Quella di John McCain, innanzitutto, che secondo me stramerita e che promette bene per la campagna 'vera' in autunno. McCain è per certi versi un candidato sui generis, un maverick come si dice sempre di lui. Detto questo, il messaggio dell'elettorato repubblicano di superare la polarizzazione dell'era Bush è forte e chiaro. (Non è un caso che Bloomberg, il potente sindaco di New York, abbia abbandonato ogni proposito di candidarsi come indipendente).
Per i democratici, come si sa, la strada è tutta in salita. Non ho mai creduto che Obama fosse all'improvviso diventato un candidato 'inevitabile,' così come non credo che la bolla sia improvvisamente scoppiata ieri. Certo è che il logoramento che si prepara per questa primavera gioverà solo al circo dei media (oltre a McCain, naturalmente).
L'altro giro di nominations riguarda le liste del Pd. Il sistema elettorale e la cooptazione endemica che ha caratterizzato l'operazione mi rende proprio difficile chiamarle candidature. L'esempio più ovvio, e secondo me, più sciatto sono le parole 'ds', 'margherita' e, ancor peggio, 'donna' e 'uomo', stampigliate sulle liste di alcune regioni quando, evidentemente, per i nomi e cognomi ancora si stavano scannando.

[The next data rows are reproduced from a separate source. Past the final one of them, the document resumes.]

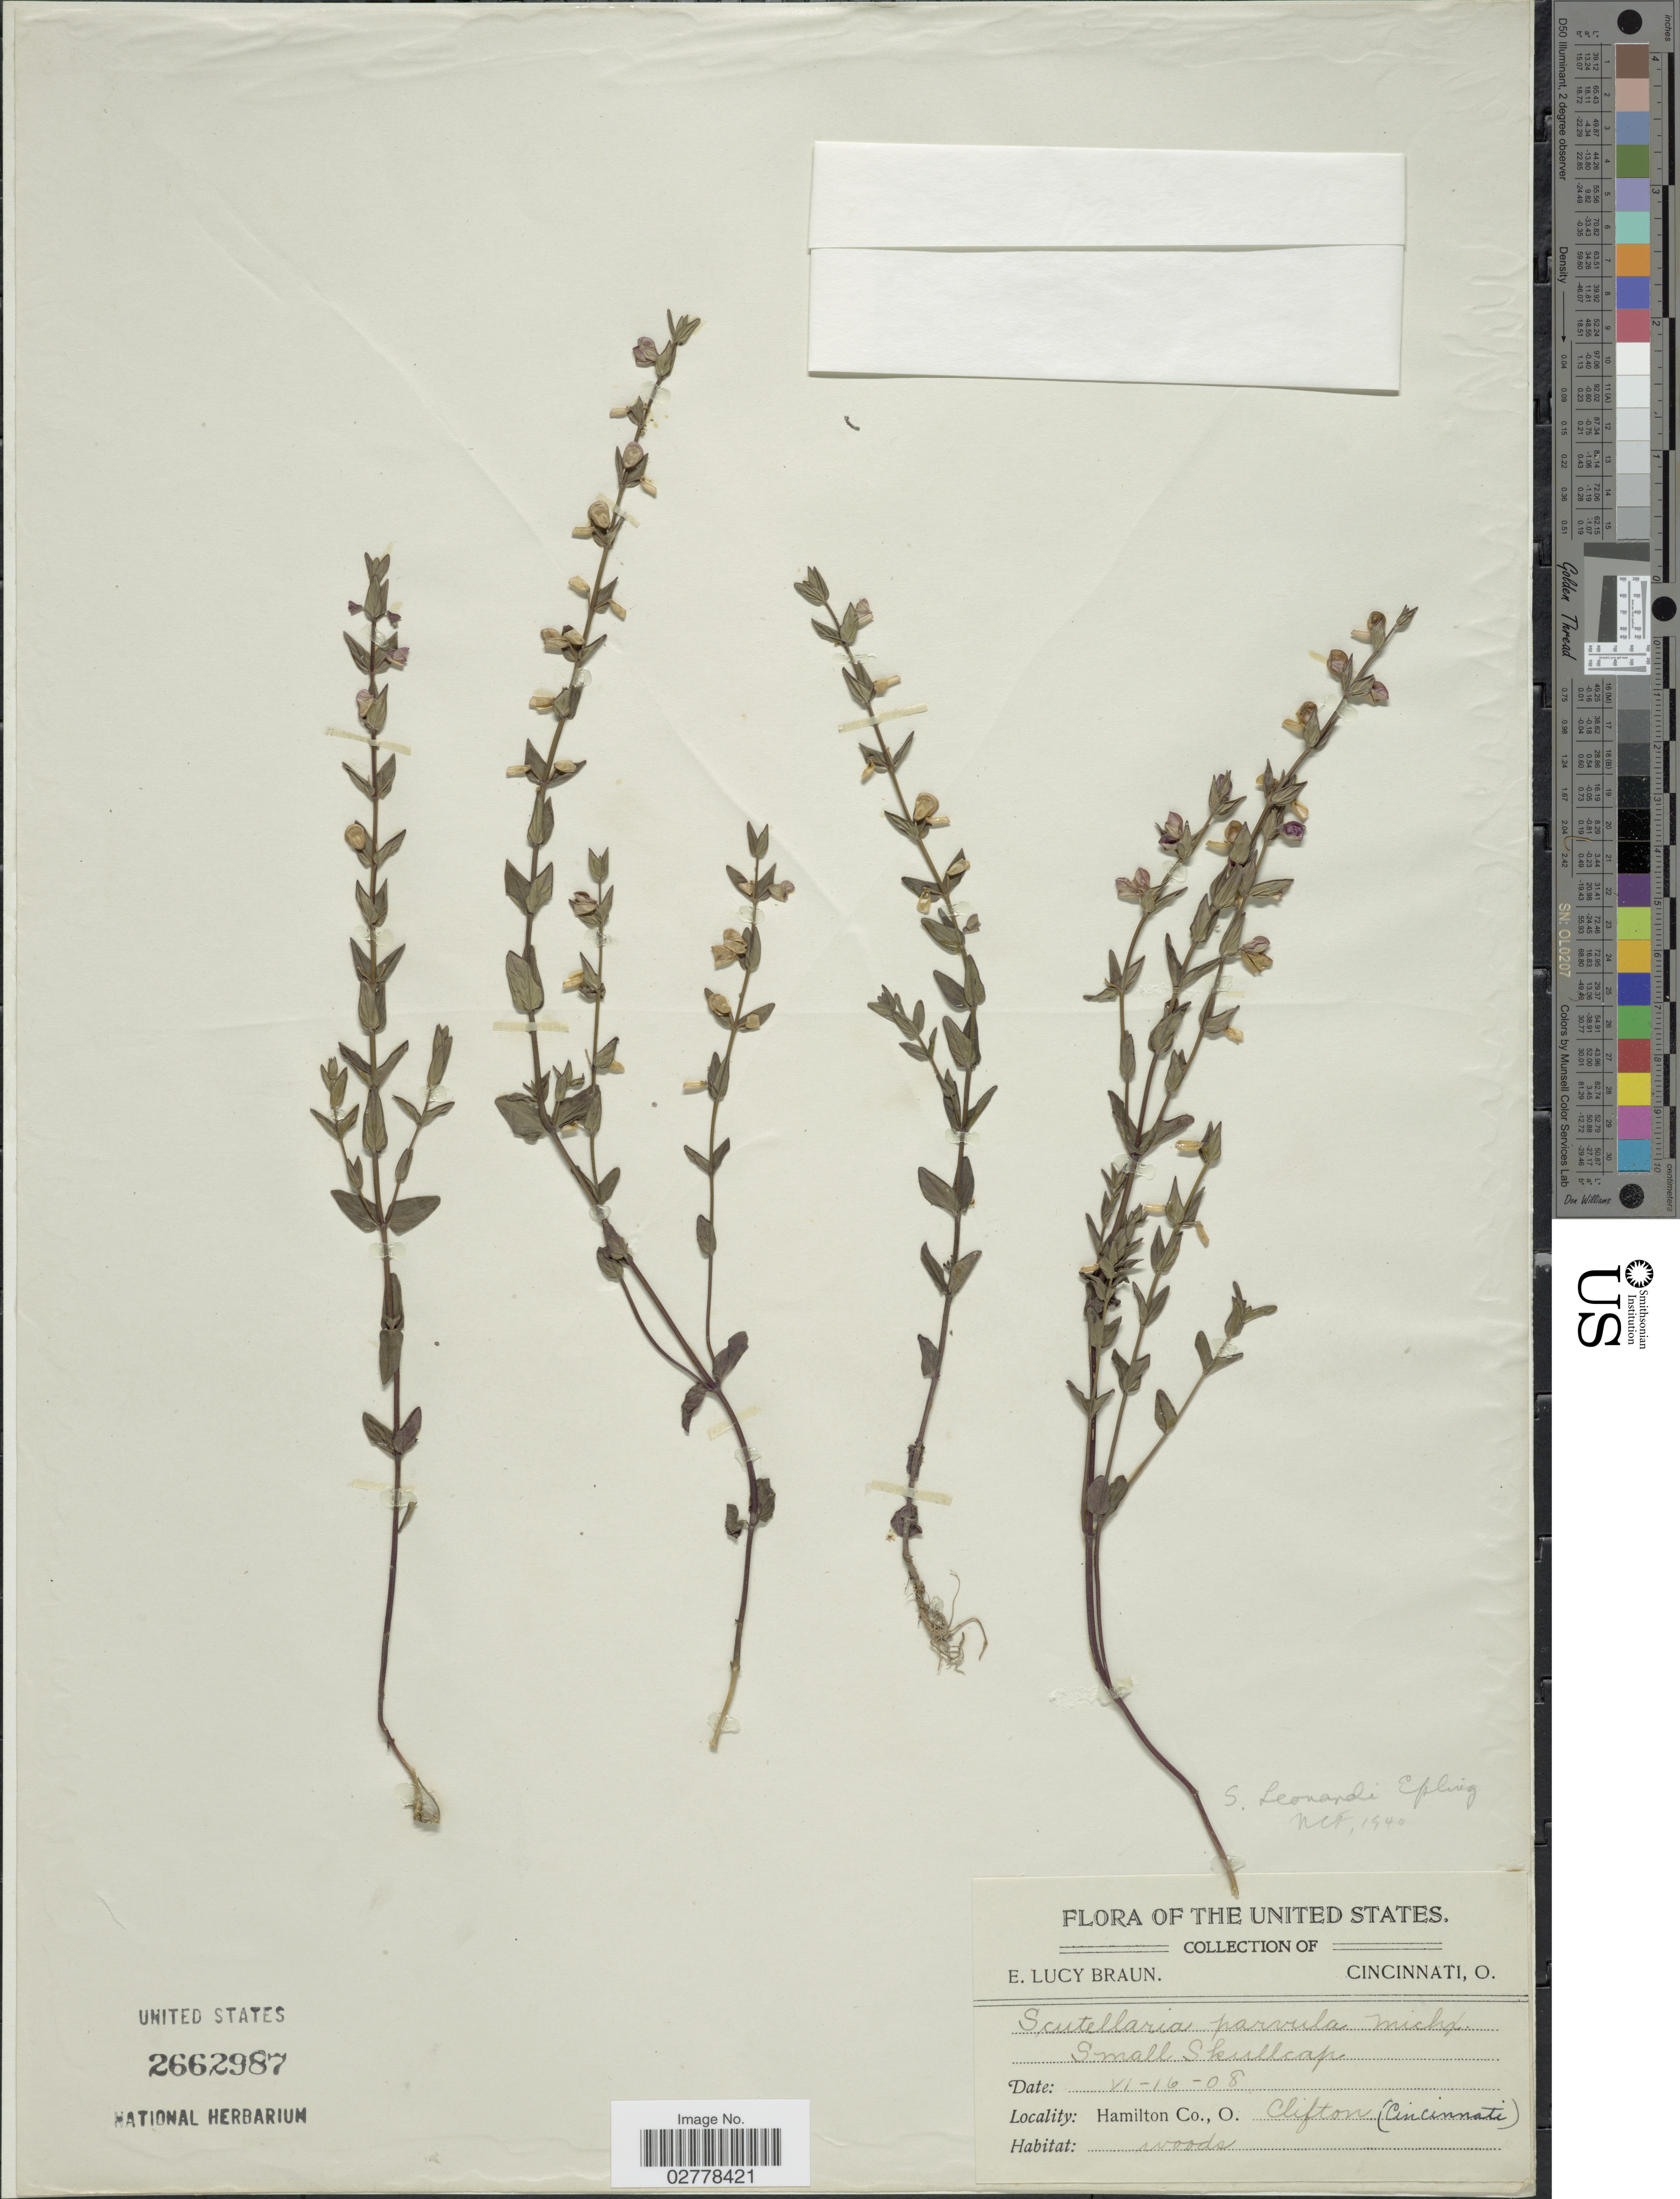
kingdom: Plantae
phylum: Tracheophyta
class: Magnoliopsida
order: Lamiales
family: Lamiaceae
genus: Scutellaria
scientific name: Scutellaria leonardii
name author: Epling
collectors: E. L. Braun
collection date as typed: Transcribed d/m/y: 16/6/8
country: United States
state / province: Ohio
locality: Hamilton Co. Clifton (Cincinnati).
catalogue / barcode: US 2662987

Più delle polemiche sugli inclusi e sugli esclusi, più delle faide intestine, più dei campanilismi e dei particolarismi: ad essere in dissonanza col messaggio di rinnovamento che il Pd sta cercando di far filtrare secondo me è proprio la sciatteria con la quale sono state presentate queste liste. Forse--mi auguro--è solo un'impressione.